● **Available data**:
•••
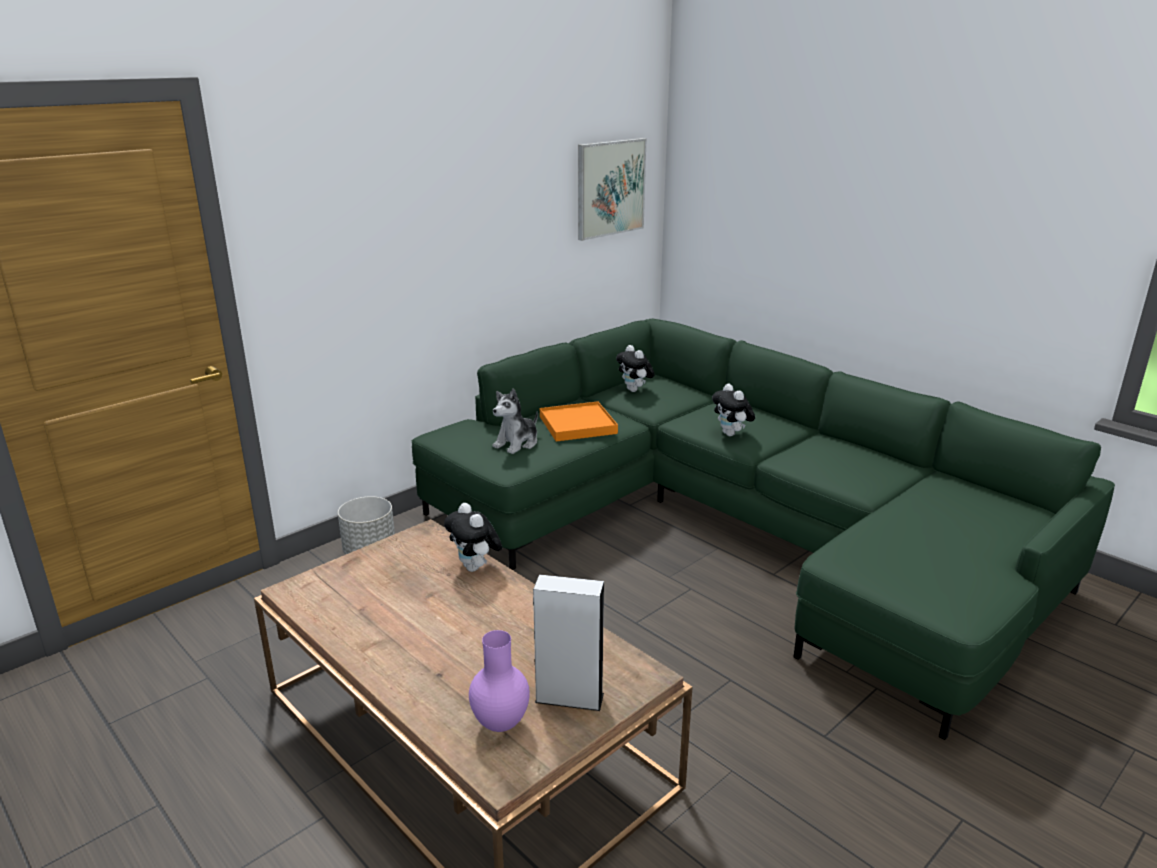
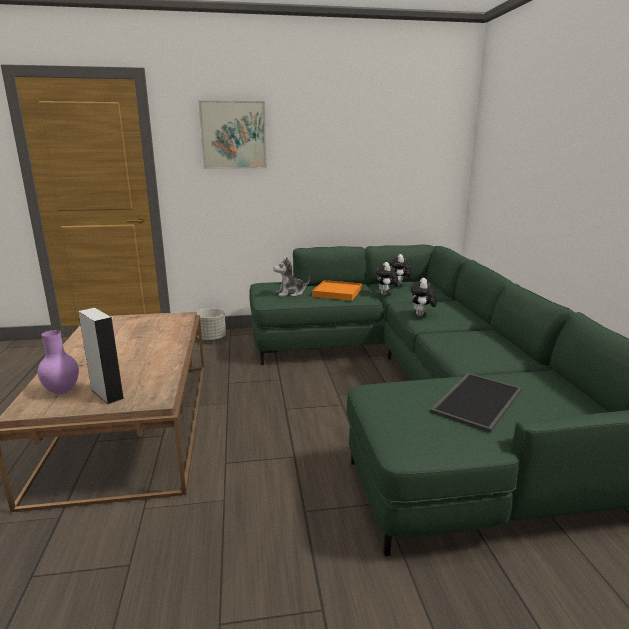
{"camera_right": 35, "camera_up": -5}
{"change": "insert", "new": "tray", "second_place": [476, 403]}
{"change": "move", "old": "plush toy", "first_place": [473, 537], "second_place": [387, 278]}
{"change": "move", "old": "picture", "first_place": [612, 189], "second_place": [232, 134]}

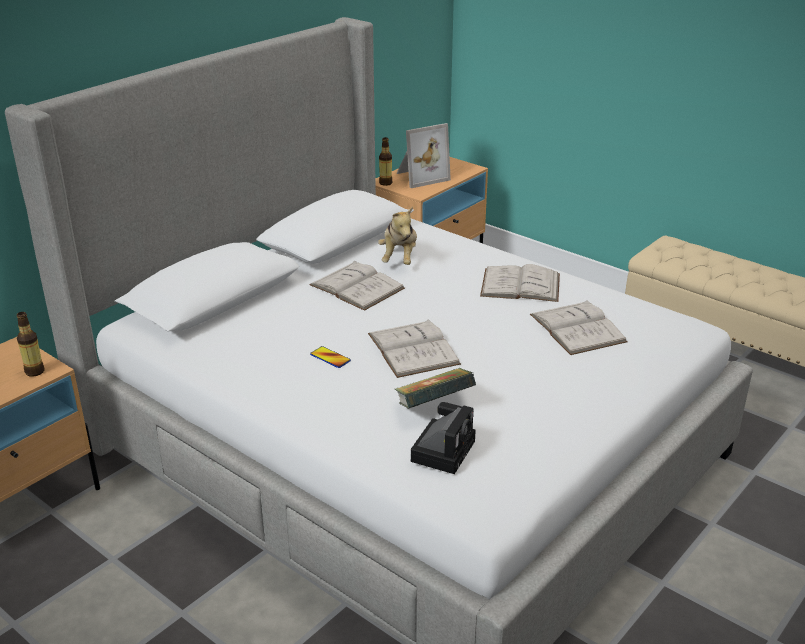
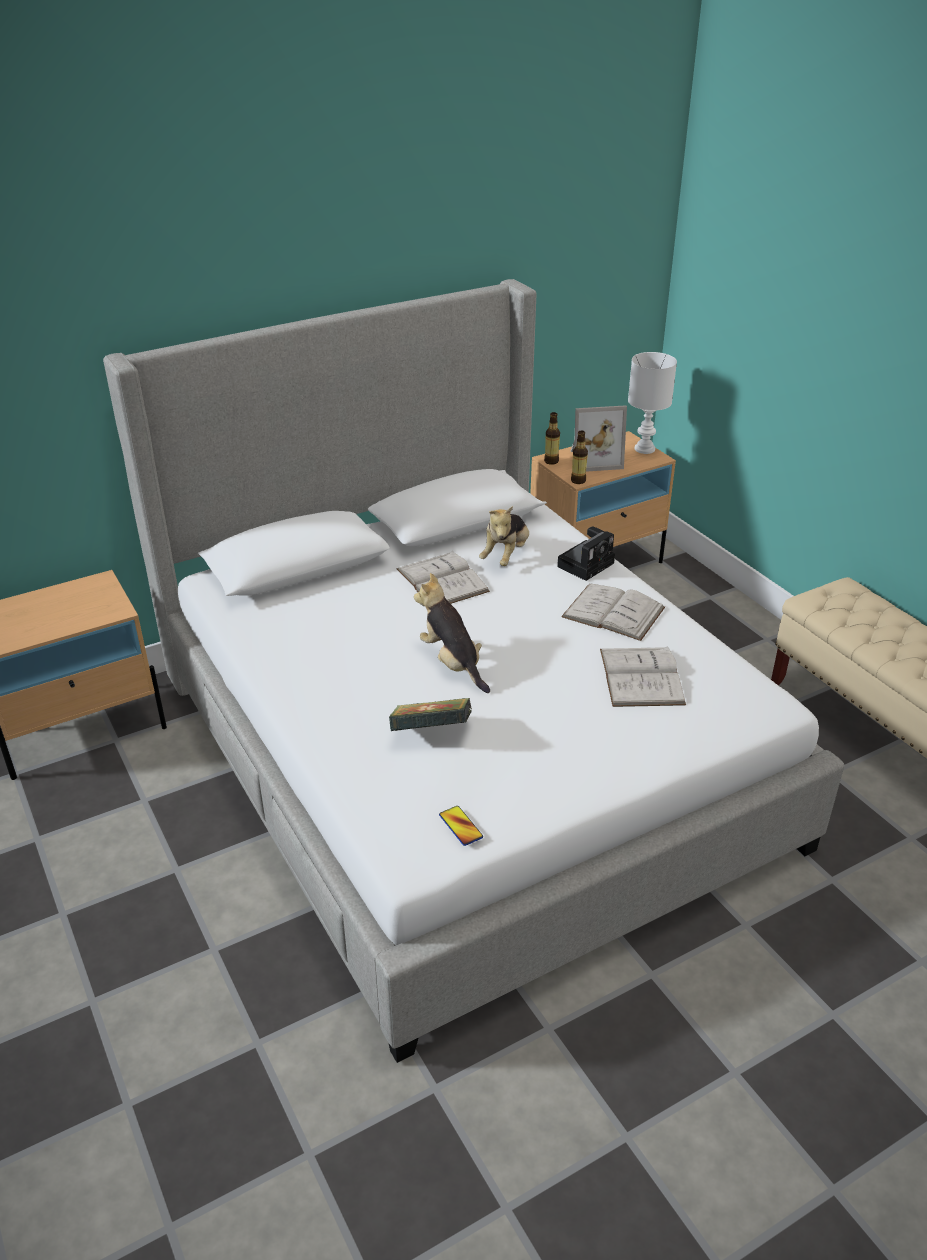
{"camera_right": 20, "camera_up": 5}
{"change": "insert", "new": "white table lamp", "second_place": [652, 403]}
{"change": "move", "old": "bottle", "first_place": [31, 344], "second_place": [579, 457]}
{"change": "move", "old": "phone", "first_place": [330, 357], "second_place": [461, 826]}
{"change": "move", "old": "photo camera", "first_place": [443, 438], "second_place": [586, 553]}
{"change": "replace", "old": "white book", "new": "plush toy", "first_place": [414, 348], "second_place": [452, 633]}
•••
● **Exercise aim**: The records above are to be repeated word for word, with the pictures omitted.

● **Response to this exercise**:
{"camera_right": 35, "camera_up": -5}
{"change": "insert", "new": "tray", "second_place": [476, 403]}
{"change": "move", "old": "plush toy", "first_place": [473, 537], "second_place": [387, 278]}
{"change": "move", "old": "picture", "first_place": [612, 189], "second_place": [232, 134]}

{"camera_right": 20, "camera_up": 5}
{"change": "insert", "new": "white table lamp", "second_place": [652, 403]}
{"change": "move", "old": "bottle", "first_place": [31, 344], "second_place": [579, 457]}
{"change": "move", "old": "phone", "first_place": [330, 357], "second_place": [461, 826]}
{"change": "move", "old": "photo camera", "first_place": [443, 438], "second_place": [586, 553]}
{"change": "replace", "old": "white book", "new": "plush toy", "first_place": [414, 348], "second_place": [452, 633]}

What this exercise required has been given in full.